# Short problem A
Return the records word for word, starting at the first line of the records and ending at the line that contains "family: Plantaginaceae", with both of those lines included.

It should be noted that Mr. McCormick is not commenting on the concept of the proposed Industry Reorganization or suggesting whether or not reorganization is a good or bad idea.  This report is simply a review of the documents designed, based on his experience, to highlight issues that may impede progress or cause potential problems at a later date. 

Mr. McCormick was not present or involved in any of the discussions, negotiations and or decisions leading to the preparation of the documents that are reviewed in this report.  The comments in this report are based on reading the documents that have been prepared in support of the consolidation that can be found on the Internet at www.sfic.org.  Further, it should be understood that Mr. McCormick is not a lawyer and the comments contained herein are not to be construed as legal advice.  Lastly, it should be mentioned that Mr. McCormick has a bias upon which he believes that most not-for-profit organizations that have like-minded related organizations with similar mission would be better served to be consolidated in some format.


 

Statement of Concept:

It appears that the concept under which the Industry Reorganization is being conducted is as follows:

  1. There are 5 separate organizations with similar missions representing factions of the plating and surfacing industry that feel some structural and governance shift would be beneficial to all parties.

  2. The group is making an effort to separate its charitable and educational activities from the direct service activities of a trade organization.

Dataset entries:
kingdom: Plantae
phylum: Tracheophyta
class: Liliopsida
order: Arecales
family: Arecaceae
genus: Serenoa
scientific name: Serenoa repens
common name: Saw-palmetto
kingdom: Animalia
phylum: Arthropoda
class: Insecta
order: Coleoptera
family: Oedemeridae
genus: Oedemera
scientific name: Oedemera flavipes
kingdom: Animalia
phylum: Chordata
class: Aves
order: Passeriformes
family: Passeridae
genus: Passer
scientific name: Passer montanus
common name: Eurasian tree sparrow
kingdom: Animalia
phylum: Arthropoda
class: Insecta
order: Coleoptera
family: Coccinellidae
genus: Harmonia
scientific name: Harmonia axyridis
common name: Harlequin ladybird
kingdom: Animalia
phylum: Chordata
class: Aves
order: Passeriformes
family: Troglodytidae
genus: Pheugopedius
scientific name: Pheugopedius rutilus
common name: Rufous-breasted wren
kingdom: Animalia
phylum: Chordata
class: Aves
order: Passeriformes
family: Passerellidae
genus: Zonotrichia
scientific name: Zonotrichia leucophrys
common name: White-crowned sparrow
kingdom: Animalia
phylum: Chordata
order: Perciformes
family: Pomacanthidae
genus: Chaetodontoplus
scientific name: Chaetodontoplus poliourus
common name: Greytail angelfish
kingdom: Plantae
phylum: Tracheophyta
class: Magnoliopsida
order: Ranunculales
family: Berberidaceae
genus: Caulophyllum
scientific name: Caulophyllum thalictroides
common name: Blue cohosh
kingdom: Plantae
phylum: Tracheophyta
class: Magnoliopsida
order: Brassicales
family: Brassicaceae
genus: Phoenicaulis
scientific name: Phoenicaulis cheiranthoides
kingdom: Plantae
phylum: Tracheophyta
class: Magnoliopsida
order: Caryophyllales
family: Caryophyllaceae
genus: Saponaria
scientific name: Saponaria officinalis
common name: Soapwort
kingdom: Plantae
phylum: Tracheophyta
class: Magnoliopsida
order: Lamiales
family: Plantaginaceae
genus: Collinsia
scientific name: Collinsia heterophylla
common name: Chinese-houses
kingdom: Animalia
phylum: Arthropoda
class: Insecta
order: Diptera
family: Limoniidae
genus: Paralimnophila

# Short problem B
Pick up the review of the plating and surfacing industry reorganization right after its last sentence, and keep writing it.

# Final result A
kingdom: Plantae
phylum: Tracheophyta
class: Liliopsida
order: Arecales
family: Arecaceae
genus: Serenoa
scientific name: Serenoa repens
common name: Saw-palmetto
kingdom: Animalia
phylum: Arthropoda
class: Insecta
order: Coleoptera
family: Oedemeridae
genus: Oedemera
scientific name: Oedemera flavipes
kingdom: Animalia
phylum: Chordata
class: Aves
order: Passeriformes
family: Passeridae
genus: Passer
scientific name: Passer montanus
common name: Eurasian tree sparrow
kingdom: Animalia
phylum: Arthropoda
class: Insecta
order: Coleoptera
family: Coccinellidae
genus: Harmonia
scientific name: Harmonia axyridis
common name: Harlequin ladybird
kingdom: Animalia
phylum: Chordata
class: Aves
order: Passeriformes
family: Troglodytidae
genus: Pheugopedius
scientific name: Pheugopedius rutilus
common name: Rufous-breasted wren
kingdom: Animalia
phylum: Chordata
class: Aves
order: Passeriformes
family: Passerellidae
genus: Zonotrichia
scientific name: Zonotrichia leucophrys
common name: White-crowned sparrow
kingdom: Animalia
phylum: Chordata
order: Perciformes
family: Pomacanthidae
genus: Chaetodontoplus
scientific name: Chaetodontoplus poliourus
common name: Greytail angelfish
kingdom: Plantae
phylum: Tracheophyta
class: Magnoliopsida
order: Ranunculales
family: Berberidaceae
genus: Caulophyllum
scientific name: Caulophyllum thalictroides
common name: Blue cohosh
kingdom: Plantae
phylum: Tracheophyta
class: Magnoliopsida
order: Brassicales
family: Brassicaceae
genus: Phoenicaulis
scientific name: Phoenicaulis cheiranthoides
kingdom: Plantae
phylum: Tracheophyta
class: Magnoliopsida
order: Caryophyllales
family: Caryophyllaceae
genus: Saponaria
scientific name: Saponaria officinalis
common name: Soapwort
kingdom: Plantae
phylum: Tracheophyta
class: Magnoliopsida
order: Lamiales
family: Plantaginaceae

# Final result B
  3. While the process is being called ”Industry Reorganization” the substantial shift in the governance toward the ultimate controlling entity raise questions about the viability of the organizations that are remaining after the consolidation.
  4. The proposed shift in assets, control and governance suggest something more akin to a merger than a simple collaborative working environment.

General:

It is very difficult to include all contingencies in a document that describes a potential consolidation as complex as the one in question.  These types of documents are usually the results of a number of meetings in which much discussion and negotiation has occurred.  There are frequently understandings between parties that have been present in those meetings that clarify the language in the documents and bring comfort to the parties that the final desired result is reflected in the agreement and will be carried out according to the written and understood concepts.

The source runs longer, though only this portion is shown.